Trump’s bipartisan bill hinders 200,000 New Yorkers access to relief package
Taxpayers in New Yorkers have been denied access to coronavirus relief package following the bipartisan bill signed by President Donald Trump.
Trump signed multiple bipartisan bills on March 27 while dedicating money to combat the spread of COVID-19 and assist states and local governments.
According to data released recently by New York’s Taxation and Finance Department, about 200,000 New Yorkers will be denied access to coronavirus relief payments from the federal government.
The $2.2 trillion economic stimulus bill signed into law last month contains GOP-crafted language that makes people who use Individual Taxpayer Identification Numbers (ITINs) ineligible for the $1,200 personal checks that the Treasury Department will begin issuing to most workers this week.
ITINs are mostly used by undocumented immigrants who can’t get Social Security numbers but still pay taxes — and in New York alone, there are 197,187 such filers, according to the data reviewed by the Daily News.
Michael Zona, a spokesman for Senate Finance Committee Chairman Chuck Grassley (R-Iowa), said “The ITIN restriction was modeled after rules for cash assistance spelled out in the 2008 financial crisis stimulus package.”

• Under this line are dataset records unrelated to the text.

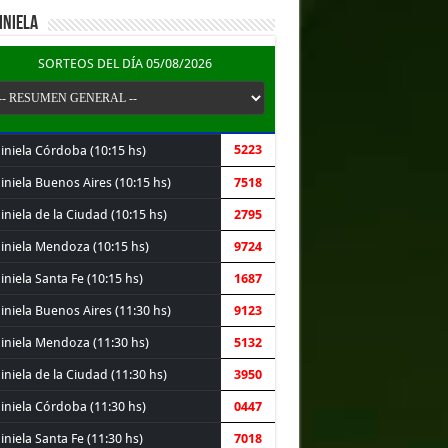
INIELA
SORTEOS DEL DÍA 05/08/2026
5223
iniela Córdoba (10:15 hs)
iniela Buenos Aires (10:15 hs)
7518
niela de la Ciudad (10:15 hs)
2795
iniela Mendoza (10:15 hs)
9724
niela Santa Fe (10:15 hs)
1687
iniela Buenos Aires (11:30 hs)
9123
iniela Mendoza (11:30 hs)
5132
niela de la Ciudad (11:30 hs)
3950
iniela Córdoba (11:30 hs)
0447
niela Santa Fe (11:30 hs)
7018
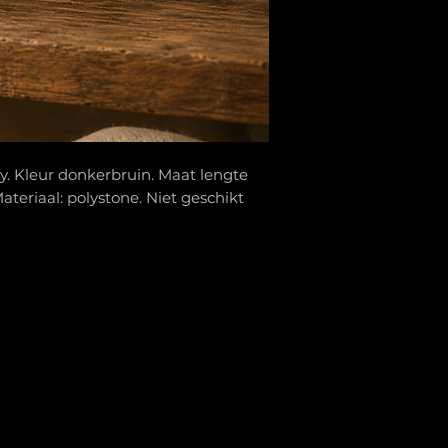
y. Kleur donkerbruin. Maat lengte
ateriaal: polystone. Niet geschikt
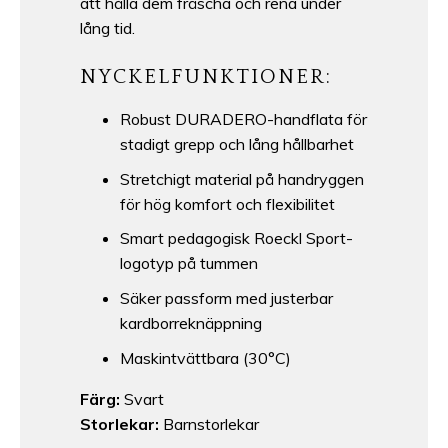
att hålla dem fräscha och rena under
lång tid.
NYCKELFUNKTIONER:
Robust DURADERO-handflata för
stadigt grepp och lång hållbarhet
Stretchigt material på handryggen
för hög komfort och flexibilitet
Smart pedagogisk Roeckl Sport-
logotyp på tummen
Säker passform med justerbar
kardborreknäppning
Maskintvättbara (30°C)
Färg:
Svart
Storlekar:
Barnstorlekar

“The restriction prevents illegal immigrants from qualifying for a U.S. taxpayer-funded program and helps reduce fraud and abuse,” said Zona, whose boss played a major role in writing the bill.
New York Rep. Grace Meng called the ITIN restriction ‘disheartening.’

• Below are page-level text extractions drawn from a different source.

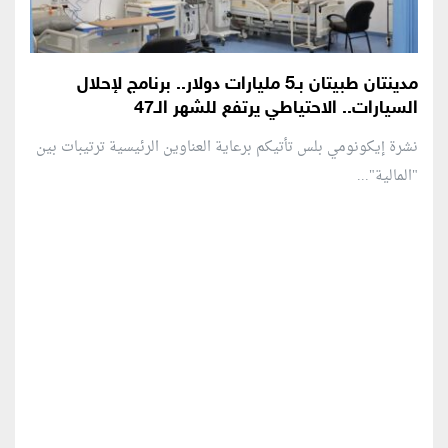
مدينتان طبيتان بـ5 مليارات دولار.. برنامج لإحلال
السيارات.. الاحتياطي يرتفع للشهر الـ47
نشرة إيكونومي بلس تأتيكم برعاية العناوين الرئيسية ترتيبات بين
"المالية"...
منطقة إعلانية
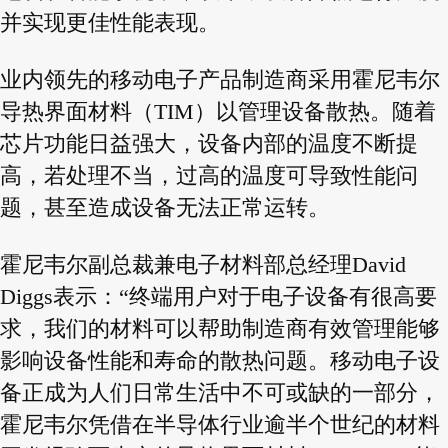
并实现更佳性能表现。
业内领先的移动电子产品制造商采用霍尼韦尔
导热界面材料（TIM）以管理设备散热。随着
芯片功能日益强大，设备内部的温度不断提
高，若处理不当，过高的温度可导致性能问
题，甚至造成设备无法正常运转。
霍尼韦尔副总裁兼电子材料部总经理David
Diggs表示：“终端用户对于电子设备有很高要
求，我们的材料可以帮助制造商有效管理能够
影响设备性能和寿命的散热问题。移动电子设
备正成为人们日常生活中不可或缺的一部分，
霍尼韦尔凭借在半导体行业逾半个世纪的材料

Make the Road New York, an immigrant advocacy group, noted that ITIN taxpayers in the Empire State are overwhelmingly low-income workers, meaning they would have qualified for the maximum stimulus check amount if the Social Security number requirement had been scrapped from the Coronavirus Aid, Relief, and Economic Security Act, or CARES.
The group added that many ITIN users in New York are likely unable to work due to Gov. Cuomo’s stay-at-home order. It stressed that they have no access to unemployment benefits due to their illegal immigration status, leaving them strapped for cash as the state’s coronavirus death toll soars above 10,000.